Data in this exercise Start Marker

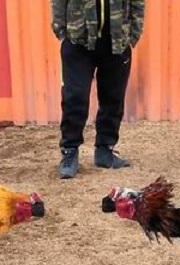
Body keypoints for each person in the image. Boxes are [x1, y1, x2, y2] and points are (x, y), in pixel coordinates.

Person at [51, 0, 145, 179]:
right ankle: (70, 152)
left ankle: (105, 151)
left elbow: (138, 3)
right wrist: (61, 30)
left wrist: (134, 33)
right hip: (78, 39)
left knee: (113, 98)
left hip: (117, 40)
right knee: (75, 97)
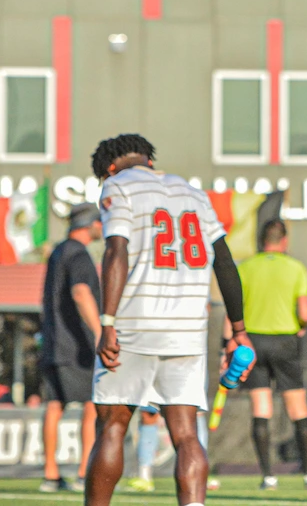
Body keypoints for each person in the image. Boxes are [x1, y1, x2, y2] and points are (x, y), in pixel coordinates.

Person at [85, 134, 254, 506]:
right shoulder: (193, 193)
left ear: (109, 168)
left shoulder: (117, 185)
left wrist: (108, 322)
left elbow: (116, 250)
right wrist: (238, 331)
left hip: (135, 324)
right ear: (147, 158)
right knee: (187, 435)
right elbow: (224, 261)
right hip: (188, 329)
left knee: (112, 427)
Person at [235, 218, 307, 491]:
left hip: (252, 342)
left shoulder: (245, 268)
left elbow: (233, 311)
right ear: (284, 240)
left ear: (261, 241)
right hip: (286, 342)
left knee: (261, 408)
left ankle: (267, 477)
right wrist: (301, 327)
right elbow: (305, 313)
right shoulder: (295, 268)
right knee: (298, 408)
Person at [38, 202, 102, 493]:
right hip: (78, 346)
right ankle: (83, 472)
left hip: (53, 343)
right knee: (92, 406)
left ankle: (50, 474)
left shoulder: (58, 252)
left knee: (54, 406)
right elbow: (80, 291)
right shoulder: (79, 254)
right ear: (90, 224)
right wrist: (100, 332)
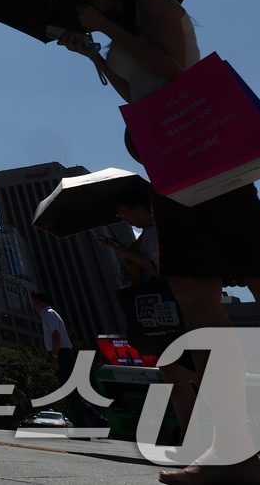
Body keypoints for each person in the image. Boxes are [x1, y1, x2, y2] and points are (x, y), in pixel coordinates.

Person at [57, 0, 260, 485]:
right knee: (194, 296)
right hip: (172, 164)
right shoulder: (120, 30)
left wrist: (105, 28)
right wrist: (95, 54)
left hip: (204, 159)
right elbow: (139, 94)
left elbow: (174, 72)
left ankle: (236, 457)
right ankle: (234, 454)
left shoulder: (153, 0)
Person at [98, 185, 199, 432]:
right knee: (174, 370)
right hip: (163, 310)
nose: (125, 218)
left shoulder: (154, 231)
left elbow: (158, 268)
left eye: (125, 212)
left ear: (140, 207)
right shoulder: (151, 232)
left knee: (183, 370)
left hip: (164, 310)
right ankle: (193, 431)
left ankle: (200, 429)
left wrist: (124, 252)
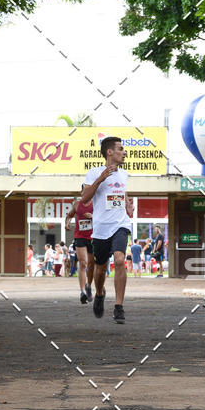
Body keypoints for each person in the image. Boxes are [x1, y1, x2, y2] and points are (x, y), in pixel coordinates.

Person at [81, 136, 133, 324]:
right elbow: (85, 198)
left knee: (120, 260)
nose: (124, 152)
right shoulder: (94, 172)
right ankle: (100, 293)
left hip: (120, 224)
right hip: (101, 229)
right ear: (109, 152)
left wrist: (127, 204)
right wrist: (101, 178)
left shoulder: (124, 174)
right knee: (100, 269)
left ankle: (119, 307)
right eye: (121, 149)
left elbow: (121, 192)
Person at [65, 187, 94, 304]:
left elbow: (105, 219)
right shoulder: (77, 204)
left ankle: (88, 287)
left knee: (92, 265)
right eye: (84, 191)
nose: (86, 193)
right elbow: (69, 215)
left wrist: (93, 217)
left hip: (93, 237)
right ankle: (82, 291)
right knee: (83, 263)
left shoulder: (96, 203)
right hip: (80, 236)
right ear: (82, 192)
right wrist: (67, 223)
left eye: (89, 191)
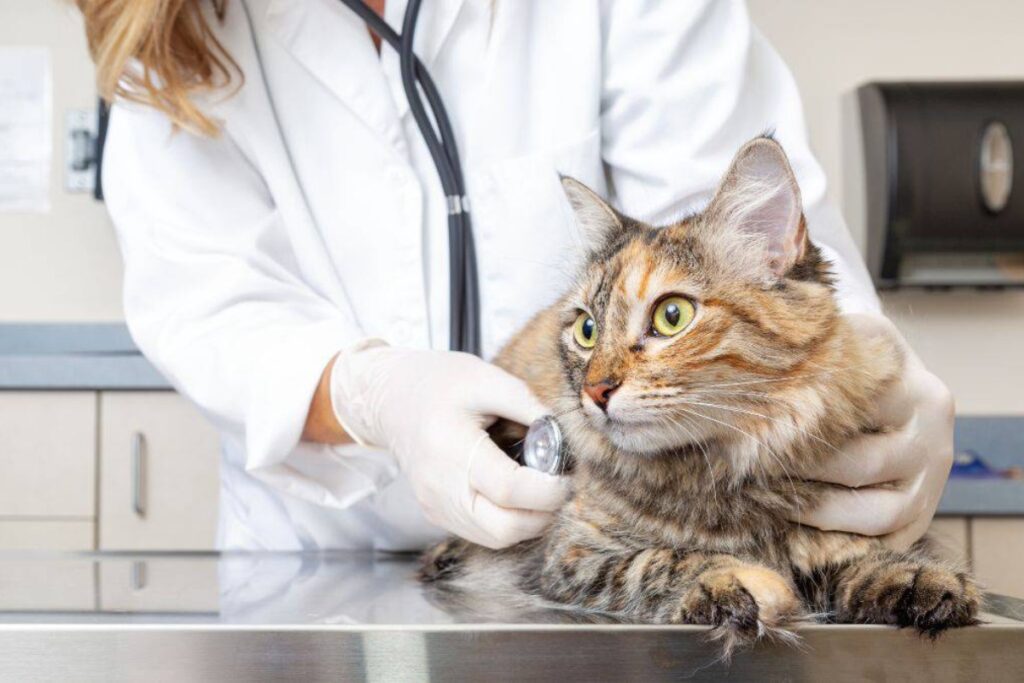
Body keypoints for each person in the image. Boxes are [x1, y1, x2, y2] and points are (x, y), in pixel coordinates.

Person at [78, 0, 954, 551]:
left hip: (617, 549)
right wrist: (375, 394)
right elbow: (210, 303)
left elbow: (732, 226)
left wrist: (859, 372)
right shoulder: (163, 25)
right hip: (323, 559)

Data in this exercise End Marker

■ **Try it**: From the line that contains "right hip: (80, 236)" through the last line of the entries, transcribe every line exactly, leaving out the pictures.

■ **Answer section**:
right hip: (80, 236)
right ear: (82, 192)
right wrist: (67, 223)
left eye: (89, 191)
Body keypoints for each person in the image. Boxes are [x1, y1, x2, y2] and points are (x, y), in pixel coordinates.

Person at [78, 0, 954, 551]:
left hip: (617, 549)
right wrist: (375, 394)
right elbow: (210, 303)
left elbow: (732, 226)
left wrist: (859, 372)
right shoulder: (163, 25)
right hip: (323, 559)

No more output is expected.